Why It’s Happening Now
Today’s workplace is a melting pot—Gen Z brings fresh perspectives, hybrid work blurs old norms, and global teams span cultures. But diversity alone doesn’t guarantee inclusion. Our brains are wired to favor familiarity, a holdover from tribal days that makes us quick to categorize “different” as “less than.” Add tight deadlines and remote silos, and it’s easy to see why othering slips through the cracks. The good news? It’s fixable with intention.
Strategy 1: Call It Out—Gently but Firmly
The first step is naming it. If someone’s sidelined in a meeting, say, “Hey, I’d love to hear [Name]’s take on this.” It’s not about blame—it’s about resetting the room. Leaders set the tone here: a 2025 Deloitte study found teams with proactive managers were 40% more likely to report feeling included. Train staff to spot microaggressions (like interrupting certain voices more) and encourage real-time feedback. Silence lets othering fester; speaking up starves it.
Strategy 2: Rewire Your Systems
Othering often hides in processes. Who gets mentorship? Whose name comes up for big projects? Audit your workplace—look at promotion rates, meeting invites, and even who’s chatting in the Slack #general channel. One fix: rotate leadership roles on projects to mix up the usual suspects. Another: use blind hiring tools to strip bias from résumés. Companies like Salesforce, which tied exec bonuses to equity goals in 2024, saw a 15% uptick in diverse leadership within a year. Systems shape culture—tweak them to include.
Strategy 3: Build Real Connections
You can’t “other” someone you know. Hybrid work makes this harder, so get creative. Host virtual coffee chats pairing unlikely duos—say, a boomer exec with a Gen Z coder—or kick-off meetings with a quick “What’s one thing you’re proud of this week?” It’s low stakes but high impact: a 2025 Gallup poll found employees with at least one work friend were 25% less likely to feel isolated. Proximity breeds empathy; empathy kills othering.

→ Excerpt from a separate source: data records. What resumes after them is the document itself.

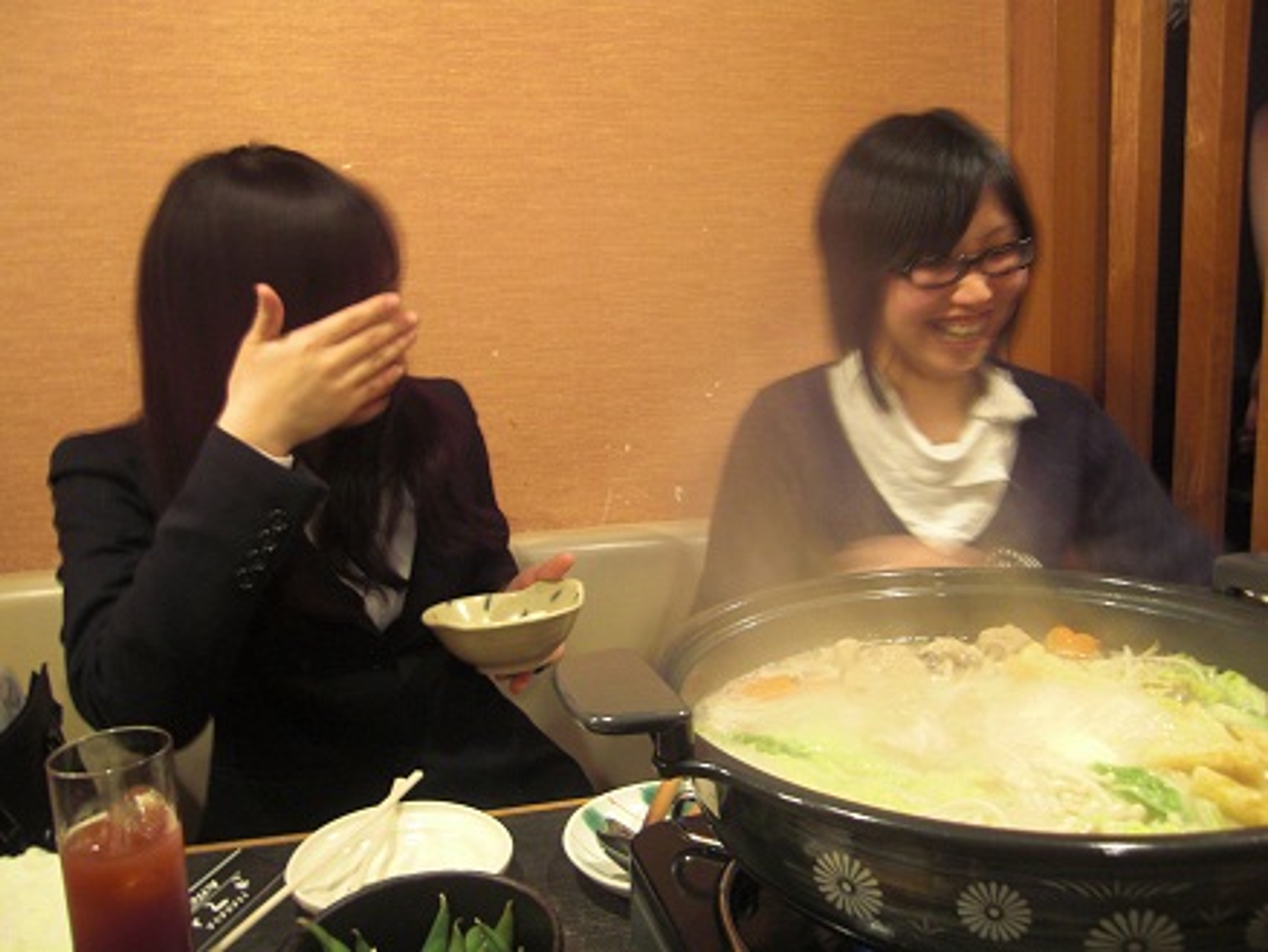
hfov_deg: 63.4
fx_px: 1026
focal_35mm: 28
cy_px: 476
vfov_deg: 49.8
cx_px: 634
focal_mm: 4.9
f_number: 2.6
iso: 200
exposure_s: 1/4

Strategy 4: Amplify the Quiet Voices
Not everyone’s a natural self-promoter—introverts, minorities, or new hires might hold back. Don’t mistake silence for disinterest. Create space: ask, “Anyone we haven’t heard from?” or follow up one-on-one after meetings. Tech helps too—anonymous polls during brainstorming let ideas shine without social pressure. When everyone’s voice counts, the “outsider” label starts to fade.

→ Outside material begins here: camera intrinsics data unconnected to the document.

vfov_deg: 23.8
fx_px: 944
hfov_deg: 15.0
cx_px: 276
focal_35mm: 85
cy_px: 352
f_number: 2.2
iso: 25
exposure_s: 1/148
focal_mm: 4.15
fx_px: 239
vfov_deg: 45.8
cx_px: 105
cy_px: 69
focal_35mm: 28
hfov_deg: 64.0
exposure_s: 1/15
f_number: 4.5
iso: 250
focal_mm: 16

Strategy 5: Model It From the Top
Inclusion trickles down. If leaders cling to cliques or dodge tough talks about bias, don’t expect the team to do better. In 2025, C-suites are under a microscope—68% of workers in a LinkedIn survey said they’d jump ship if execs didn’t walk the DEI talk. Share your own slip-ups (like misjudging a colleague’s skill) and how you course-corrected. Vulnerability signals it’s safe to grow, and growth dismantles othering.
The Payoff
This isn’t just feel-good stuff. Inclusive teams outperform: McKinsey’s latest data shows companies in the top quartile for diversity are 39% more likely to beat profit benchmarks. Customers notice too—Gen Z and millennials, now half the workforce, favor brands that live their values. Rooting out othering isn’t a quick fix; it’s a muscle you build. But the reward? A workplace where talent sticks around, ideas flourish, and “us” includes everyone.
Start Today
Next meeting, scan the room—virtual or not. Who’s quiet? Who’s overlooked? Make one move: amplify a voice, question a pattern, or connect with someone new. Othering thrives in the dark; shine a light on it, and inclusion takes its place. You’ve got the tools—use them.